Zum Thema „Gasrohre“ fällt mir noch ein: Unser Opa brachte sich 1907 -von seiner dritten USA Reise - einen großen Schneideisenhalter (ca. 1 m lang) zum Gewindeschneiden per Hand aus New York mit.
Ein Prismenspanner für die Rohre und auswechselbare Schneideisen für verschiedene Rohrdurchmessern gehörten dazu. Selbst heute ist das Schneiden von z. B. einem 1 Zollgewinde per Hand in einem
Arbeitsgang kein Problem und auch leicht zu Händeln (siehe Foto unten).
Unser "Reich" eröffnete sich nach diesen Räumen. Eine kleine mechanische Werkstatt mit allem was man dazu braucht: div. elektrische Gerätschaften, wie alte Haustelefone, Messgeräte und Detektorempfänger (mit Kopfhörer) zum einfachen Radioempfang, alte Radios waren für uns ein Bastelparadies - und immer wurde uns geholfen. Alles funktionierte noch!
War das sein erstes „Radio“, ein Detektorempfänger aus den zwanziger Jahren? Mit der kleinen Nadel suchte man auf dem Kristall den Sender.
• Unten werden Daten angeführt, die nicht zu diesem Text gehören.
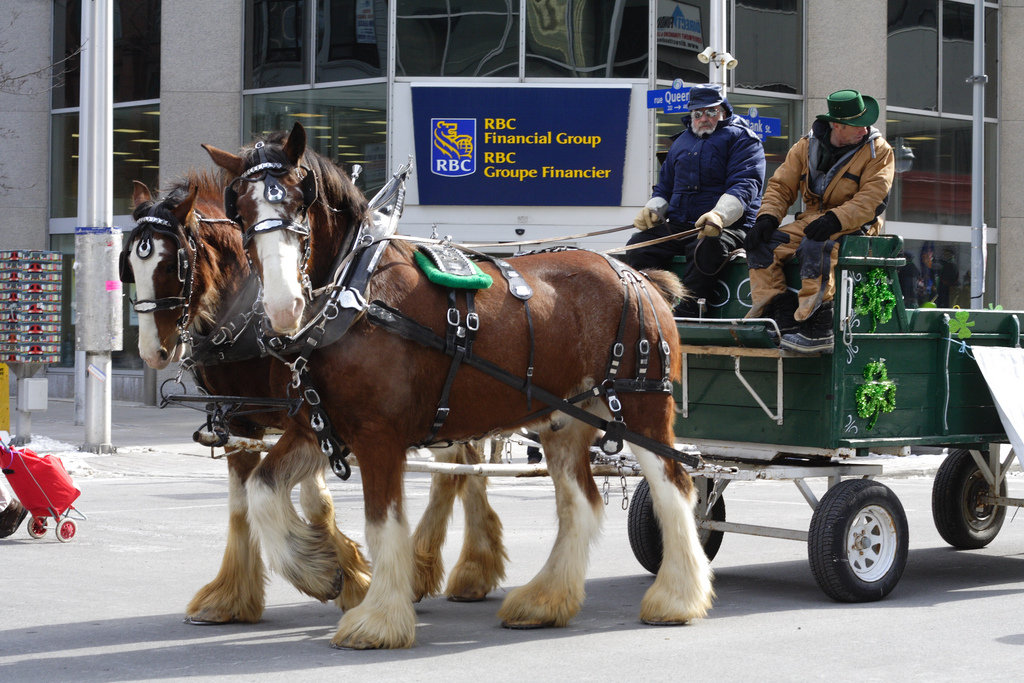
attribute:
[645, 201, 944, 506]
wagon — green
Eine alte Kärgerdrehbank mit allem Zubehör, Werkzeugschränke mit Fächern für Feilen, Zangen, Handbohrmaschinen, Nägel, Nieten und Schrauben, eine Richtplatte mit Schraubstock, riesige Regale mit elektrischen Bauelementen, kleine Kabeltrommeln, Volt- und Amperemeter usw.. Hier "fummelten" wir stundenlang und konnten auch Weich- und Hartlöten.
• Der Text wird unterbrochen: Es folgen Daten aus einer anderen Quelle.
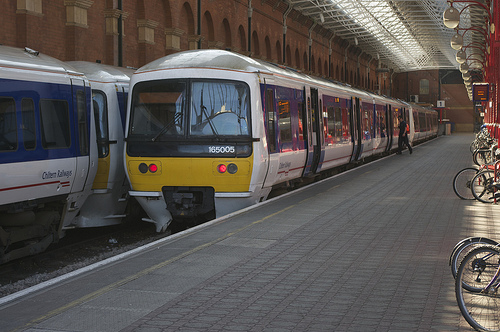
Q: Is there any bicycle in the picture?
A: Yes, there are bicycles.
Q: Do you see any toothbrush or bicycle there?
A: Yes, there are bicycles.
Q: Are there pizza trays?
A: No, there are no pizza trays.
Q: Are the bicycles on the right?
A: Yes, the bicycles are on the right of the image.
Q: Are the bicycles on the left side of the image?
A: No, the bicycles are on the right of the image.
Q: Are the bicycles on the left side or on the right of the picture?
A: The bicycles are on the right of the image.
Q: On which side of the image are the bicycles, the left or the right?
A: The bicycles are on the right of the image.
Ich erinnere mich an mehrere Versuche, eine Weihnachtskugel für meine Eltern zu blasen. Mein Onkel hatte mir das mehrmals vorgemacht und ich glaubte, das kannst du auch. Selbst nach unzähligen Versuchen war sie mehr eine Wurst als eine Kugel. Es ist gar nicht so einfach, den richtigen Temperaturzeitpunkt zum Starten zu erwischen. Das heiße Glasrohr muss beim Blasen permanent gedreht werden, sonst wird es eine Wurst und keine Kugel.
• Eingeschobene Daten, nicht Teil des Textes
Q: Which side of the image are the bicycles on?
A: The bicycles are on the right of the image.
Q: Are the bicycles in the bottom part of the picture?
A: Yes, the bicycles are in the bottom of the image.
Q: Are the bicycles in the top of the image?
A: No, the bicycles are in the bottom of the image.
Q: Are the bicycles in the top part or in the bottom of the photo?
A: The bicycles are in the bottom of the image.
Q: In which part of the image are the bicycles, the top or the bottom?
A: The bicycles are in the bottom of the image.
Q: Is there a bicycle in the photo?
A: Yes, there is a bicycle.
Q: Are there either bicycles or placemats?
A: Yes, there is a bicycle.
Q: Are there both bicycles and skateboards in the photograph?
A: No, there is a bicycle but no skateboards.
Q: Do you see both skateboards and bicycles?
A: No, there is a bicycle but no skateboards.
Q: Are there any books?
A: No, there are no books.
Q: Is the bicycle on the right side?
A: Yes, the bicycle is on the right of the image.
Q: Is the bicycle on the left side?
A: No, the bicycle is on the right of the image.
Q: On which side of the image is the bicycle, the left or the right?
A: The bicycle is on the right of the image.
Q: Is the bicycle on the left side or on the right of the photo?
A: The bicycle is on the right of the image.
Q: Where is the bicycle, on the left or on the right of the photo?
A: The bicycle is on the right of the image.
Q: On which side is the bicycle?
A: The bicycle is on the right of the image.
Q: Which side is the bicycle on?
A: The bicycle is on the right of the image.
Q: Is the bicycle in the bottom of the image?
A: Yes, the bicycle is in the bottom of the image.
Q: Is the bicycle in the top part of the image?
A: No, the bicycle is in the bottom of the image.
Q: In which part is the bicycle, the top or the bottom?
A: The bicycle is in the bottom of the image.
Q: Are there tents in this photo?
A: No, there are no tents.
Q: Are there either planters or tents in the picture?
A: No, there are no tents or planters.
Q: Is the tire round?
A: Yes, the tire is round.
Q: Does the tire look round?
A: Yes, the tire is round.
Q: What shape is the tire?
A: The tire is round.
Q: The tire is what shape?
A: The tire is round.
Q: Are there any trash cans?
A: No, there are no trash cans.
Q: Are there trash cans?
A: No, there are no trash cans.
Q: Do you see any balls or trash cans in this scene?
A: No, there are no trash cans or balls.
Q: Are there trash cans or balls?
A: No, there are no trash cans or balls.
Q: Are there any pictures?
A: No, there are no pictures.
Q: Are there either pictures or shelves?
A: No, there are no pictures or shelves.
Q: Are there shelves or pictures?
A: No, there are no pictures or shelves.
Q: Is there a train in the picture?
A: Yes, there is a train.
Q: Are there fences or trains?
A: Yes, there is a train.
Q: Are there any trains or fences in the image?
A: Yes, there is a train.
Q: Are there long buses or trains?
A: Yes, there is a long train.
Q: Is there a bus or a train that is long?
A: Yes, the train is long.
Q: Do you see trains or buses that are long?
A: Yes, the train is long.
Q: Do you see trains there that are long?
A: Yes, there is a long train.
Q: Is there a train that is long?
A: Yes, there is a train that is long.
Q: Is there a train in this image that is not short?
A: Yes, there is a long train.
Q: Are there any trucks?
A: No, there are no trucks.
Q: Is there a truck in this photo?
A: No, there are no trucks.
Bis 1982, als ein Onkel verstarb, existierte die Firma und fertigte glastechnische Apparaturen für Chemisch-Physikalische Institute. Unser Vater Helmut Burger konnte das komplette Inventar der Firma bis nach der Wende retten und somit den gesamten technischen Inhalt einschließlich des Schrift- und Rechnungsverkehrs. Seine Vorstellungen zielten immer auf ein Museum. Den Vorschlag von seinem Geburtsort Glashütte/Baruth, den gesamten Nachlass in einer Dauerausstellung auszustellen, war für uns die Rettung. Wir nahmen in dankend an.
Wir bedauern sehr, dass wir unseren Vater und unsere 3 Onkels zu Lebzeiten nicht mehr nach unserem Großvater und seinen großartigen Erfindungen befragt haben. Seine Schul- und Lehrjahre in Glashütte und in Berlin, seine drei langen USA Reisen, Besuch der Weltausstellung in Paris, Kontakte mit dem Präsidenten der American Thermos Bottle Company William Walker, mit Robert Koch, Manfred von Ardenne, dem Eismaschinenhersteller von Linde, Hermann Gocht, seine Compagnons Aschenbrenner und Paalen, vielleicht auch Conrad Röntgen (bisher leider nicht nachweisbar) usw. um nur einige zu nennen, wären Gesprächsstoff ohne Ende. Auch seine langjährige Sekretärin, Elisabeth Rothbart, die 1985 im hohen Alter von 97 Jahren in Berlin-Pankow verstarb, hätten wir befragen können.
Unser Vater, Helmut Burger erzählte uns, dass alle Söhne öfters Essen in die Chausseestr. zu ihrem Vater bringen mussten. Manchmal haben sie das Fahrgeld gespart, um ins Kino zu gehen. Der Weg war zwar weit, aber im Thermosgefäß blieb das Essen warm.
Auch das Ausliefern von doppelwandigen Gefäßen gehörte zu den Aufgaben der Kinder, bringt mal schnell…
Wenn man jung ist, blickt man kaum in die Vergangenheit zurück, das kommt erst mit den Jahren.